How can one achieve what the following code is trying to do?
#include \"dir/*\"
You can't, without running a script beforehand that generates all #include statements.
The preprocessor can only handle one file per #include statement, so it requires an actual #include for every single file you wish to be included in preprocessing.
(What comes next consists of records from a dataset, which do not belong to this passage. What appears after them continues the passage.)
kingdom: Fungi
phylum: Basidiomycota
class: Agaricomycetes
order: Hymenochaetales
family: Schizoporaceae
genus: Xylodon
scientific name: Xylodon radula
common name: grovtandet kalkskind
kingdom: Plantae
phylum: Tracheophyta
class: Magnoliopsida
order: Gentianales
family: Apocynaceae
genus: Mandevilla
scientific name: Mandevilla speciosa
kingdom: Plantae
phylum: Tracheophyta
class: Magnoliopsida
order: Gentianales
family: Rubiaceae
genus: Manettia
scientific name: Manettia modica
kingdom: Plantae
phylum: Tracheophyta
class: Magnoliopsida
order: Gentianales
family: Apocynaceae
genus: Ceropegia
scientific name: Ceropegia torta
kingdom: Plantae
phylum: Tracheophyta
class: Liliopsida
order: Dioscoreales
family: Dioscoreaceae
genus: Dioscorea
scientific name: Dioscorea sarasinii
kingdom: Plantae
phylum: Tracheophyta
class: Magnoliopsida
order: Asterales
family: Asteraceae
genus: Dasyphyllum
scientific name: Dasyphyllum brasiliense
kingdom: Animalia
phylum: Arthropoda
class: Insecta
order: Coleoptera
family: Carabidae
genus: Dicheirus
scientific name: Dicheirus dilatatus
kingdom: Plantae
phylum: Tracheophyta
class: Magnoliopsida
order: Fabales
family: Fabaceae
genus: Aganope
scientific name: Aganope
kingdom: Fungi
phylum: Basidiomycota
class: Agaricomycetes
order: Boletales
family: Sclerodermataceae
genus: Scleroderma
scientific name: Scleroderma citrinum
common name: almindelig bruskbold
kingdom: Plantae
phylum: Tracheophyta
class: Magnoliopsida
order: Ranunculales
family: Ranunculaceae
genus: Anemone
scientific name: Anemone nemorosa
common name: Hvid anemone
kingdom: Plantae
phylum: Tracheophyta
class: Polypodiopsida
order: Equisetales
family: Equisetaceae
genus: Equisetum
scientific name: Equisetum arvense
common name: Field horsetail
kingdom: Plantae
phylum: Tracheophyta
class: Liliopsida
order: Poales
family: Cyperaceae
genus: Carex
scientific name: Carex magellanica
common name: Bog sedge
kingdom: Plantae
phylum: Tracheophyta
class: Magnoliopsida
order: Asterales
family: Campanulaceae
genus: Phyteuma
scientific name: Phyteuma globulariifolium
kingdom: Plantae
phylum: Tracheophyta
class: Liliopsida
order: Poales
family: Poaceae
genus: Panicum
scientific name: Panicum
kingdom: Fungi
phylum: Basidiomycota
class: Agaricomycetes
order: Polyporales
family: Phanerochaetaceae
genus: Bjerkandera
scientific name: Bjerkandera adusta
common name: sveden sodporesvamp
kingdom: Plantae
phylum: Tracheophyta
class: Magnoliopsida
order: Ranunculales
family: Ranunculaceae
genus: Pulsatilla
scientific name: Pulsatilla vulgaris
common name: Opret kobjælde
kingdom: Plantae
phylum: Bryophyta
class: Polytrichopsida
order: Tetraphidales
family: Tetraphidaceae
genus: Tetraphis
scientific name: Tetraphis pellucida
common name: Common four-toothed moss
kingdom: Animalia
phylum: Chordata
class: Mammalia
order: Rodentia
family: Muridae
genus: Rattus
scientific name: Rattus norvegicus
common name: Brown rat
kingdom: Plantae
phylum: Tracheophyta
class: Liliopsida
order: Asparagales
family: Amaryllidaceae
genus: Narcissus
Look at how Boost does this for, say, utility.hpp
.
$ cat /usr/include/boost/utility.hpp
// Boost utility.hpp header file -------------------------------------------//
<snip>
#ifndef BOOST_UTILITY_HPP
#define BOOST_UTILITY_HPP
#include <boost/utility/addressof.hpp>
#include <boost/utility/base_from_member.hpp>
#include <boost/utility/enable_if.hpp>
#include <boost/checked_delete.hpp>
#include <boost/next_prior.hpp>
#include <boost/noncopyable.hpp>
#endif // BOOST_UTILITY_HPP
Now you can just use #include <boost/utility.hpp>
.
In bash:
HEADER=all_headers.h
echo "#ifndef __ALL_HEADERS__" > $HEADER
echo "#define __ALL_HEADERS__" >> $HEADER
for file in dir/*.h
do
echo "#include <$file>" >> $HEADER
done
echo "#endif" >> $HEADER
One way to achieve that is to write a convenience header that includes all the headers you want. Keep in mind that including headers you will not use may unnecessarily increase compilation time.